**EXCERPTED PASSAGE**

Celine: But it's important. It's an important subject since we don't really acknowledge that part of what is happening here in this community. And I think it's really important because there are many people that they are a little bit afraid, and speaking from my perspective, because I remember that I used to feel like that because you're always so afraid that, "Oh, I don't know if at some point I'm ever gonna be able to handle all that or, you know, know all those, acknowledge that you need to know in order to, you know, like you say, not only go and negotiate in the beginning with the homeowner, but, you know, make it happen, make it happen and negotiate and do what you need to do with banks. And just for them to know that and talk about the amazing thing that you have here and all the negotiation that you are like taking care of, I think it's key to give them a little bit of, you know, encouragement to not worry about that."

**CHALLENGE A**
In the conversation excerpt, with whom does Celine say one must negotiate at the beginning, and with whom after that?
The conversation excerpt and the rows come from separate, unrelated sources.

**EXERCISE MATERIALS**
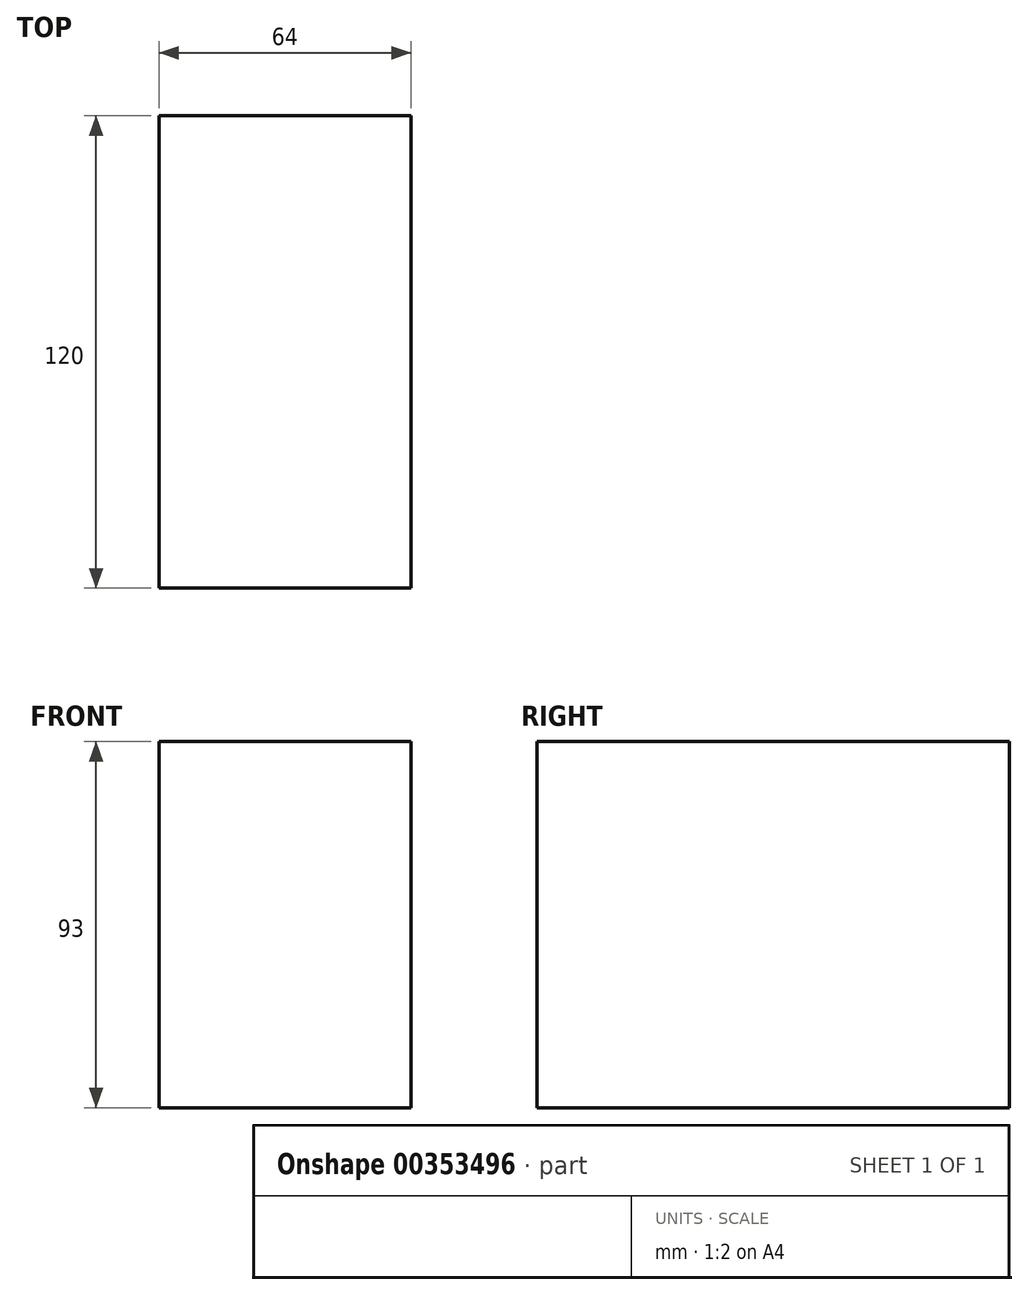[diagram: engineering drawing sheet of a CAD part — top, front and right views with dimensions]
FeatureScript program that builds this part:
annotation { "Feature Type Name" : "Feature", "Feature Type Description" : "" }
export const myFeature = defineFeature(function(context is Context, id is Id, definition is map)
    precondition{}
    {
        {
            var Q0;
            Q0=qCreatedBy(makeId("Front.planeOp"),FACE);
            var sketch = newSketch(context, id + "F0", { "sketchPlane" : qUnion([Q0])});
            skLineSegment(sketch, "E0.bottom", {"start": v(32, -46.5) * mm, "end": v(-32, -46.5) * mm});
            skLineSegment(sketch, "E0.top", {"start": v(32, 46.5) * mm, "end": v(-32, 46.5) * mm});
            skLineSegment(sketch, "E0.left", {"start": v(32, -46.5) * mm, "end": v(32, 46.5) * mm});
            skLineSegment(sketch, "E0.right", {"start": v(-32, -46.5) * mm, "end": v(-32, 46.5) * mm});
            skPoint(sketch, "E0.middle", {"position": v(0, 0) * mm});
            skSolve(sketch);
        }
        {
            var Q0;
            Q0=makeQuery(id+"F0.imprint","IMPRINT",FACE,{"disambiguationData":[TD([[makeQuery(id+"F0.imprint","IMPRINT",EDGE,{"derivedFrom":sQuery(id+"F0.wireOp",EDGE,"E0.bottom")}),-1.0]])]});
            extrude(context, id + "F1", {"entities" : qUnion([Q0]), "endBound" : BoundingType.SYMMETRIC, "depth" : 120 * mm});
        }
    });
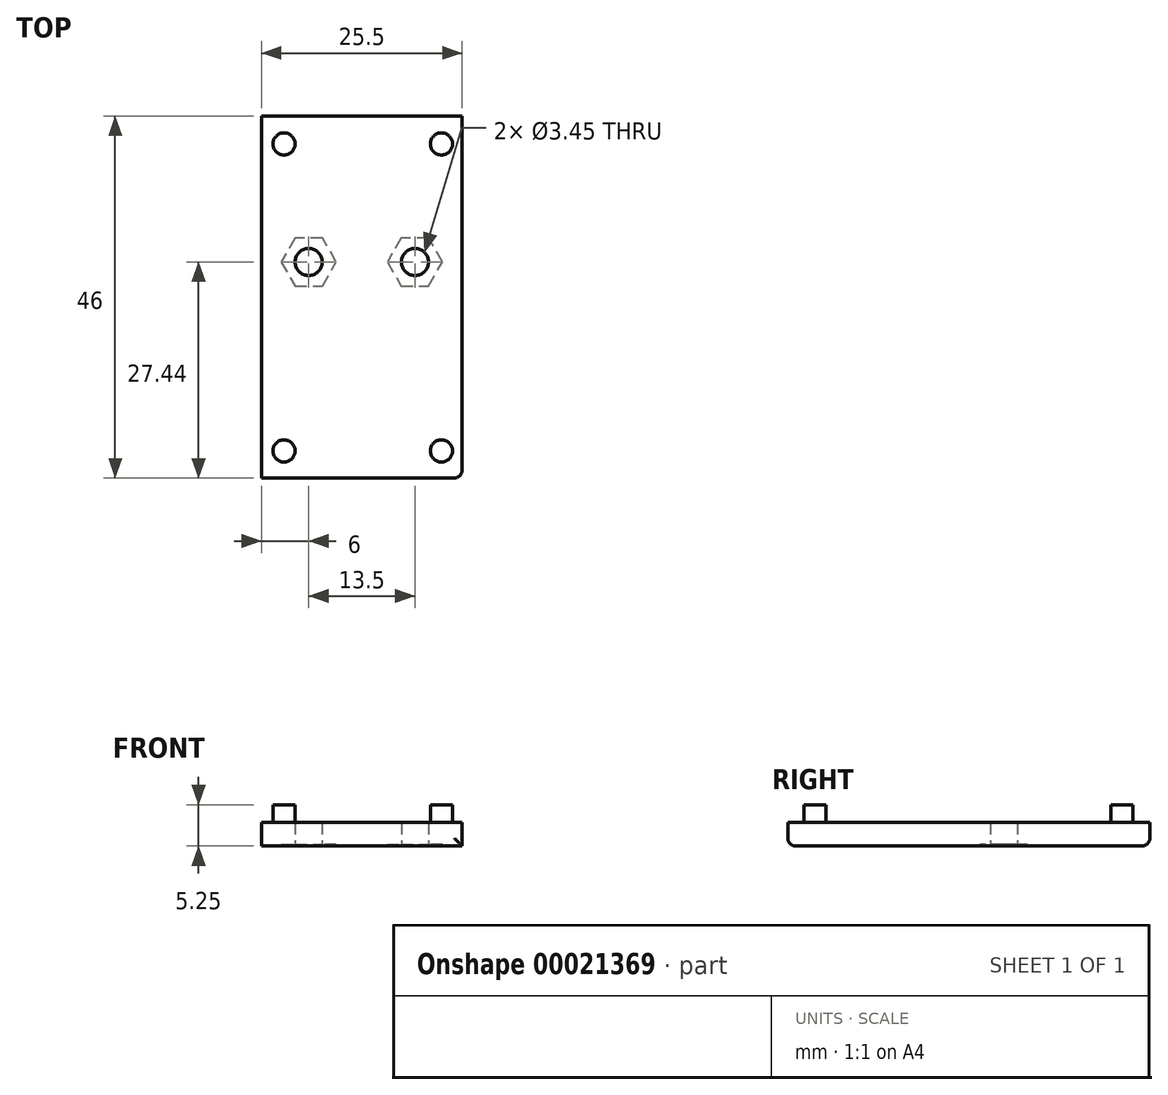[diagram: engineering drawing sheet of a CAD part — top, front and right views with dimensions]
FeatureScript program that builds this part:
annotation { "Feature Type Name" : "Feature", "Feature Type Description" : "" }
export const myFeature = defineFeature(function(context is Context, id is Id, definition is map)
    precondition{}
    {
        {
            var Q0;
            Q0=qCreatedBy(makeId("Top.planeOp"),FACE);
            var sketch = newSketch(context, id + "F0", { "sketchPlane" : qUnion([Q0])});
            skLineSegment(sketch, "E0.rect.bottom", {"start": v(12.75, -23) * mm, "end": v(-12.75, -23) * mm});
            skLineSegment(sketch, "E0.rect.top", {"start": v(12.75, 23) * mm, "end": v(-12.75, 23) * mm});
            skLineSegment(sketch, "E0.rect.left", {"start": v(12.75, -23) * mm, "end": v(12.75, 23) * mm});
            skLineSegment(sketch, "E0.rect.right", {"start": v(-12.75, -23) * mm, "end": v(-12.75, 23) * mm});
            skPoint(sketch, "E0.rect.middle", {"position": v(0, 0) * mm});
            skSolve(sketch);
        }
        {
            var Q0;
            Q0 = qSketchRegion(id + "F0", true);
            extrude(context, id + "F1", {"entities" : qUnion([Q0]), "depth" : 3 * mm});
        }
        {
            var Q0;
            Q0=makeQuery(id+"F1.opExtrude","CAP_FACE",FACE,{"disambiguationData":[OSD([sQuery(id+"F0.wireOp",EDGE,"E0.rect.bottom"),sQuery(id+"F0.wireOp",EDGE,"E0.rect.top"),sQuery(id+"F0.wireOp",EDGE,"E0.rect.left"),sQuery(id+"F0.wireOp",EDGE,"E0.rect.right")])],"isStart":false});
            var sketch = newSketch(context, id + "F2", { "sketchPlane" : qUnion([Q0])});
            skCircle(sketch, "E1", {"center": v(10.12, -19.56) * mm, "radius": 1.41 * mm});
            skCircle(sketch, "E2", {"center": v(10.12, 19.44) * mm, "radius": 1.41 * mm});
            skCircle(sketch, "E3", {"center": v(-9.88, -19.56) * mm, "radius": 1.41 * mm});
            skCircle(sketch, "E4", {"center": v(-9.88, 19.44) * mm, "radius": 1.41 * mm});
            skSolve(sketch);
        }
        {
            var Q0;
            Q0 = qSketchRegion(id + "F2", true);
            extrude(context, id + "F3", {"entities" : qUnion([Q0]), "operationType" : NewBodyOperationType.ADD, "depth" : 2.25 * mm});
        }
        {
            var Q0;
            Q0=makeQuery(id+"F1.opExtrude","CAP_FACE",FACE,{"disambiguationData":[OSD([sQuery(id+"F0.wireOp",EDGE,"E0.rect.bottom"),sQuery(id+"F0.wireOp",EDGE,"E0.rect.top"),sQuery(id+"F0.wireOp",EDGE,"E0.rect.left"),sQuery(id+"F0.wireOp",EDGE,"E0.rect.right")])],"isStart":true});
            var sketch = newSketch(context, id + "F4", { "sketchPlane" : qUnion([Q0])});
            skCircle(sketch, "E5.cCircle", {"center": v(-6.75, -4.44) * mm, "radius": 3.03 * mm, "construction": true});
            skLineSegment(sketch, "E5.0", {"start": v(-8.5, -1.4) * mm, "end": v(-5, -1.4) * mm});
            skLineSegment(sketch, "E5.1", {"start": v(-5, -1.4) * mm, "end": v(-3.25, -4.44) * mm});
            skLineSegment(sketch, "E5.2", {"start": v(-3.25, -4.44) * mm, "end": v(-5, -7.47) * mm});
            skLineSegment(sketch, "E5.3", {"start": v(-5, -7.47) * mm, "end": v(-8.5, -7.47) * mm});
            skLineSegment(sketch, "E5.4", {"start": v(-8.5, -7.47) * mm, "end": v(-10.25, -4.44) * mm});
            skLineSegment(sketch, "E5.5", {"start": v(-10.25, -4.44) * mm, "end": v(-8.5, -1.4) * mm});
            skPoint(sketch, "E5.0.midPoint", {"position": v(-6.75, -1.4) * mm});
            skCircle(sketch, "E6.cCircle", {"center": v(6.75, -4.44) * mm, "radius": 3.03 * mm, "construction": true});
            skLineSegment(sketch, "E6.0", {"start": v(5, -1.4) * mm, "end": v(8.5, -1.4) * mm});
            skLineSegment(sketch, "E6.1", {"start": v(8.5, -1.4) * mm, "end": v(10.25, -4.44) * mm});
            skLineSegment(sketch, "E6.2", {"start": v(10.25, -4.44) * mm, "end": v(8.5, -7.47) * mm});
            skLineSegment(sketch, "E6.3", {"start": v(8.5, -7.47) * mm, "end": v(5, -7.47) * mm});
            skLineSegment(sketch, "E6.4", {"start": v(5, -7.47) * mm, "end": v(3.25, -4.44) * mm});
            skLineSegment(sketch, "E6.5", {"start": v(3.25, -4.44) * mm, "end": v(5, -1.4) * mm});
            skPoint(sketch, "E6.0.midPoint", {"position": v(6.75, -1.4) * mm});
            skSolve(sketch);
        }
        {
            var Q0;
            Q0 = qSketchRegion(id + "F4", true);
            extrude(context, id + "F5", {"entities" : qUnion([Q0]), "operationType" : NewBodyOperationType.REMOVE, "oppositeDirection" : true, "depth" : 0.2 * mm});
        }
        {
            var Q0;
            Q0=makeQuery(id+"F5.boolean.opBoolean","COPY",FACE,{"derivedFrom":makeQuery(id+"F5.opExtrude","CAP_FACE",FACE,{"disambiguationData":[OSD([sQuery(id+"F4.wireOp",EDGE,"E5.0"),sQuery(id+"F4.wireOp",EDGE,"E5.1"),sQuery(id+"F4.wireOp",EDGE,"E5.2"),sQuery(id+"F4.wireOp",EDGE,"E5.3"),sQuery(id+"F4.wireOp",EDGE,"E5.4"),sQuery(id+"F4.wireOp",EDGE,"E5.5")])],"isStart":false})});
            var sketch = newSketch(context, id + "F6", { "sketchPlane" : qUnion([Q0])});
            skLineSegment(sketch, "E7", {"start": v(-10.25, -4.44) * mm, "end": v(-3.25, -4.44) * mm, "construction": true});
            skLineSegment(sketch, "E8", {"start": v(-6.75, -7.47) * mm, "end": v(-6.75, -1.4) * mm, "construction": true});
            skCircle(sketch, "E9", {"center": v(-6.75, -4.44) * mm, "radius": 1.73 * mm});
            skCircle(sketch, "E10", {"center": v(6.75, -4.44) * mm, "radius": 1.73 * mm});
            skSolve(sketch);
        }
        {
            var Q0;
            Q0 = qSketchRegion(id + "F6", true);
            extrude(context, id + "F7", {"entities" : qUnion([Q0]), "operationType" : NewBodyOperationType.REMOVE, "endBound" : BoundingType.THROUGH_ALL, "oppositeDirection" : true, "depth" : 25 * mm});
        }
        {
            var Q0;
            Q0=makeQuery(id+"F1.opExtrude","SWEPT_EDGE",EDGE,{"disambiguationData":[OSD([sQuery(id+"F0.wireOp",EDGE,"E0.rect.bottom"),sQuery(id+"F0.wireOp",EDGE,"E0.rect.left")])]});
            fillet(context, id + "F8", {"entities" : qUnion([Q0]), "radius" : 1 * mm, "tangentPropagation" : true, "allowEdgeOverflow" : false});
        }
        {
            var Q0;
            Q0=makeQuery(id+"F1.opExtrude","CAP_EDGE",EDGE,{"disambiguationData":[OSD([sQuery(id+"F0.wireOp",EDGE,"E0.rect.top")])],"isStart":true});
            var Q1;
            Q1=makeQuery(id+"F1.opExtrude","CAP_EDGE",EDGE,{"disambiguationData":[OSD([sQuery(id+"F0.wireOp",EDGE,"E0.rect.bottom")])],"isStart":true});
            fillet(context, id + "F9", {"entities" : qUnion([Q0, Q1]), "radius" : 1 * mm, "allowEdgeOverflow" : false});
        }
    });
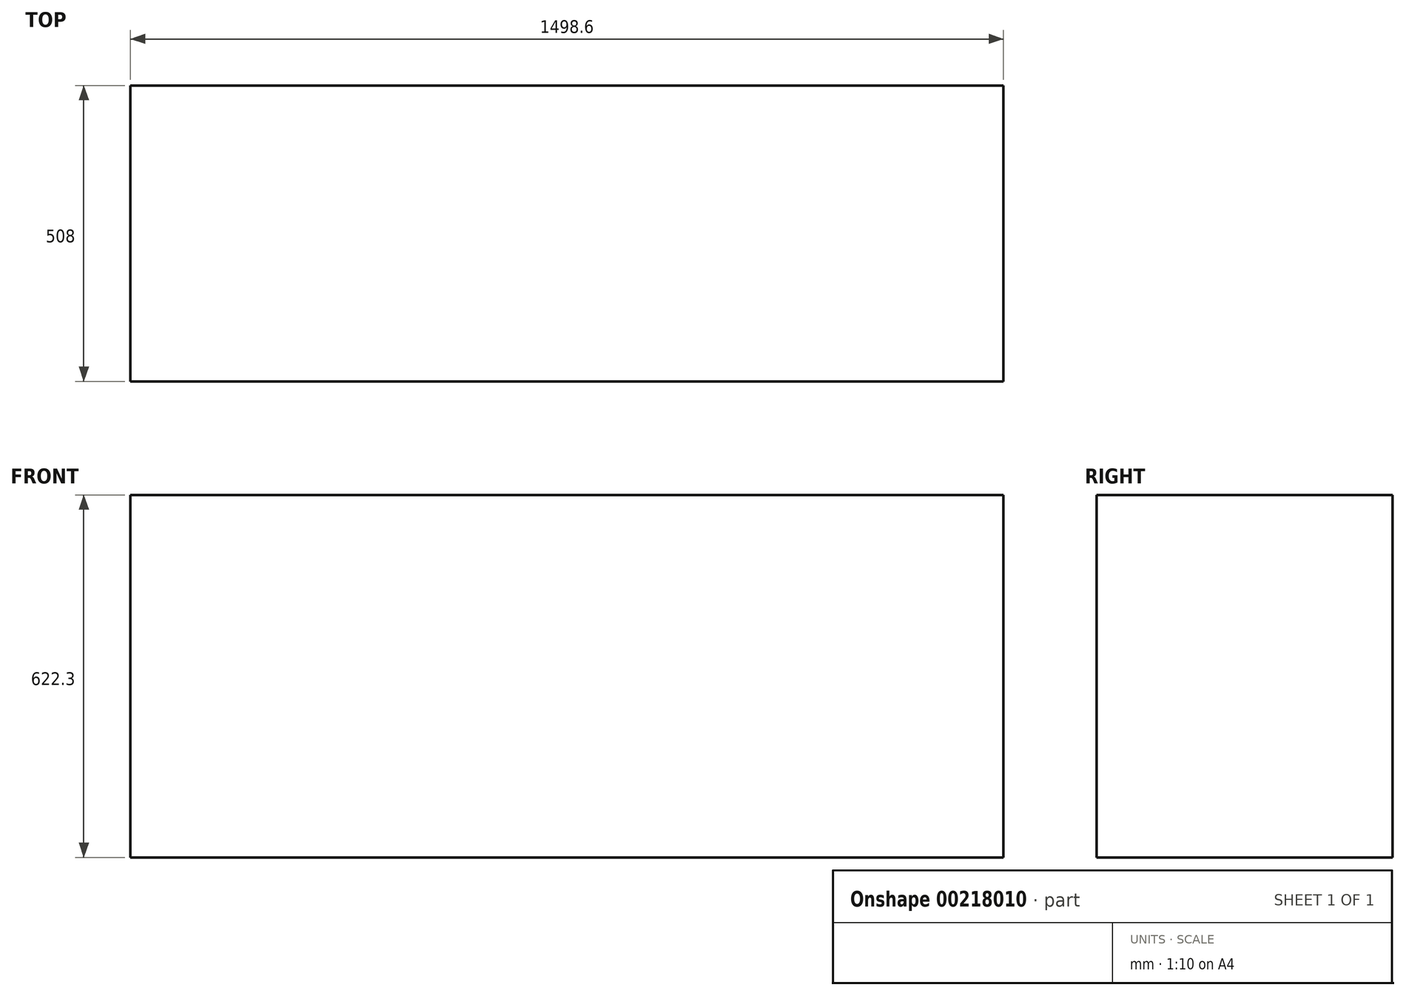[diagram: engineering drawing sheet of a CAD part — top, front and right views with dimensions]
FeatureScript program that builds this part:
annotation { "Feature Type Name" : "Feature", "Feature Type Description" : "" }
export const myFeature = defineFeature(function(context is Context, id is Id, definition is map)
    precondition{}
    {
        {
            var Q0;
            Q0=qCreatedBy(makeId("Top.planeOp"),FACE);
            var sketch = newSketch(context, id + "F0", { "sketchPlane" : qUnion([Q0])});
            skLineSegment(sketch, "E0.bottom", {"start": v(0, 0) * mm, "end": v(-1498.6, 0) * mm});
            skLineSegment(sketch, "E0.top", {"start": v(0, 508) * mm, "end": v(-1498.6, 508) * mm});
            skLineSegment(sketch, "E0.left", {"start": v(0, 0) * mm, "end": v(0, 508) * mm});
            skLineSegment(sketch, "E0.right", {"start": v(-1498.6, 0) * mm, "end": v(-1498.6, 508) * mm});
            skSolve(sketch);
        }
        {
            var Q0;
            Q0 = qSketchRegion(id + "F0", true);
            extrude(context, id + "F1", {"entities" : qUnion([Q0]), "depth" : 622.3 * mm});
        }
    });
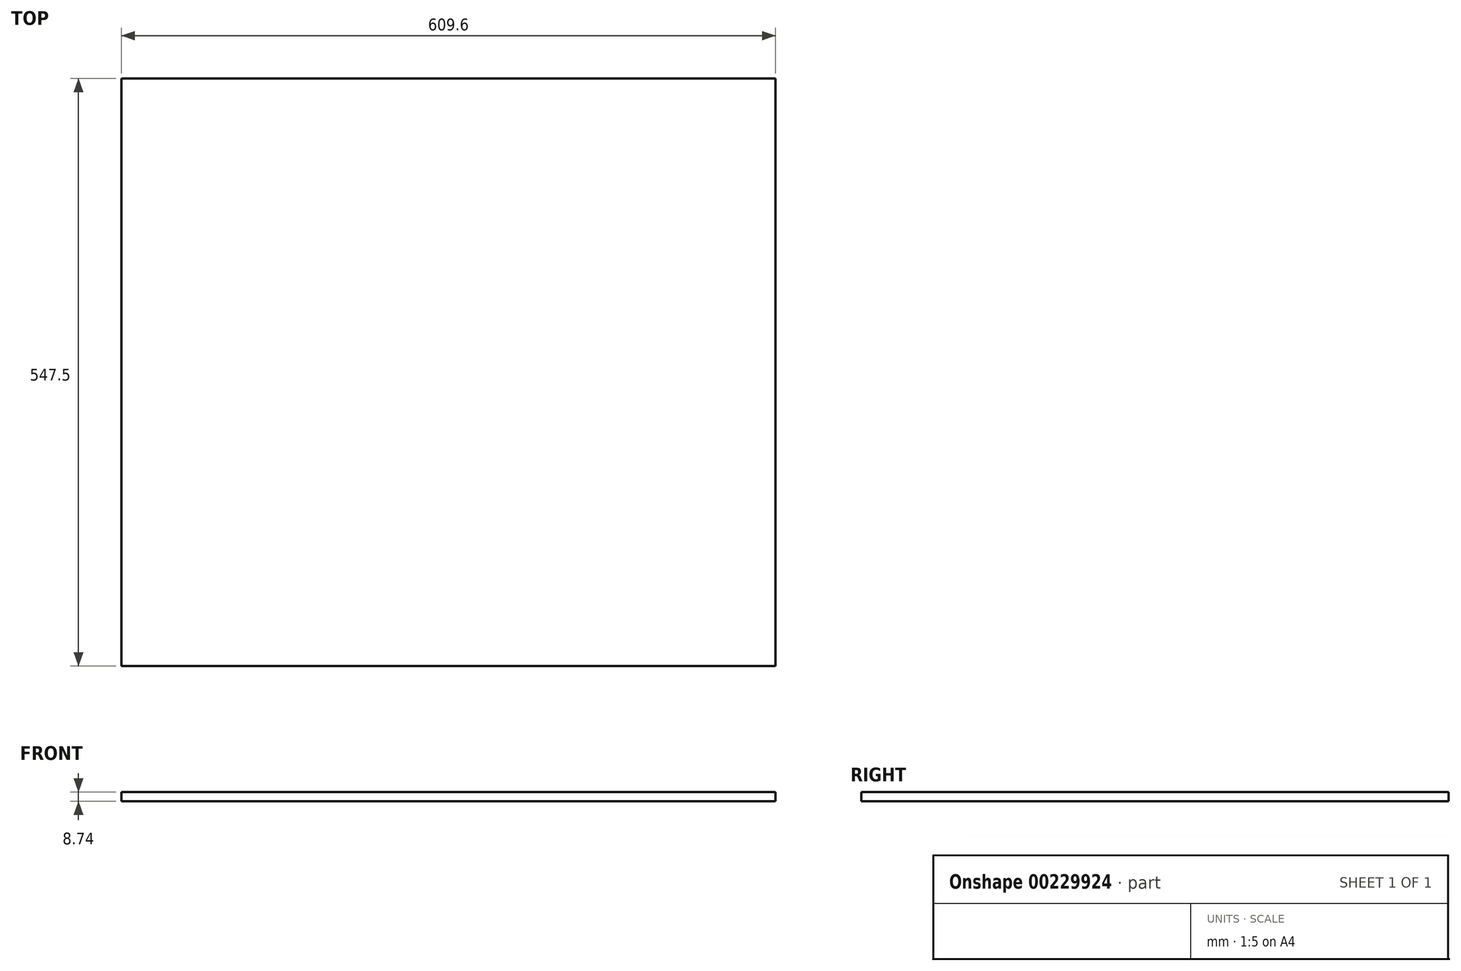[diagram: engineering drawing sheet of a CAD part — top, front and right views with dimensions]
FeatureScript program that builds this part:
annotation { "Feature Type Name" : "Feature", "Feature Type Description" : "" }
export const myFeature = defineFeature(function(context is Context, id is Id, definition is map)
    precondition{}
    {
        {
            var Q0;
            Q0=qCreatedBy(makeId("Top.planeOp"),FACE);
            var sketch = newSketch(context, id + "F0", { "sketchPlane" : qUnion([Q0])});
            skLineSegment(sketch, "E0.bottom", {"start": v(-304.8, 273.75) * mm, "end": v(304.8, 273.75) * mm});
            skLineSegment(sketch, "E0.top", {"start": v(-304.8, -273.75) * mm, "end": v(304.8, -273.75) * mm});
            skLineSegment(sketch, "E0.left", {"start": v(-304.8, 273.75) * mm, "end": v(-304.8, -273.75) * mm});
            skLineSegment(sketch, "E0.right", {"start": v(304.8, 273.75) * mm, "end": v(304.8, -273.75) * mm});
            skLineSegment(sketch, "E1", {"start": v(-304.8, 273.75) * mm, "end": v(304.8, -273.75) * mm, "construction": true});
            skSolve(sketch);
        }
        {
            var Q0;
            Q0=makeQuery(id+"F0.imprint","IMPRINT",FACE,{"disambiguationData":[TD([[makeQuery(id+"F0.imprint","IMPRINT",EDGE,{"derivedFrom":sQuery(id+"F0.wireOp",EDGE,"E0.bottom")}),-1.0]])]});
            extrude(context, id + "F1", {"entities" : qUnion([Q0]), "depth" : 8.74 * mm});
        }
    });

**CHALLENGE B**
Which lines of the rows contain the string "entities"? Report each one in full, matching case exactly.

**REPLY A**
With the homeowner at the beginning, and then with banks.

**REPLY B**
            extrude(context, id + "F1", {"entities" : qUnion([Q0]), "endBound" : BoundingType.SYMMETRIC, "depth" : 120 * mm});
            extrude(context, id + "F1", {"entities" : qUnion([Q0]), "depth" : 3 * mm});
            extrude(context, id + "F3", {"entities" : qUnion([Q0]), "operationType" : NewBodyOperationType.ADD, "depth" : 2.25 * mm});
            extrude(context, id + "F5", {"entities" : qUnion([Q0]), "operationType" : NewBodyOperationType.REMOVE, "oppositeDirection" : true, "depth" : 0.2 * mm});
            extrude(context, id + "F7", {"entities" : qUnion([Q0]), "operationType" : NewBodyOperationType.REMOVE, "endBound" : BoundingType.THROUGH_ALL, "oppositeDirection" : true, "depth" : 25 * mm});
            fillet(context, id + "F8", {"entities" : qUnion([Q0]), "radius" : 1 * mm, "tangentPropagation" : true, "allowEdgeOverflow" : false});
            fillet(context, id + "F9", {"entities" : qUnion([Q0, Q1]), "radius" : 1 * mm, "allowEdgeOverflow" : false});
            extrude(context, id + "F1", {"entities" : qUnion([Q0]), "depth" : 622.3 * mm});
            extrude(context, id + "F1", {"entities" : qUnion([Q0]), "depth" : 8.74 * mm});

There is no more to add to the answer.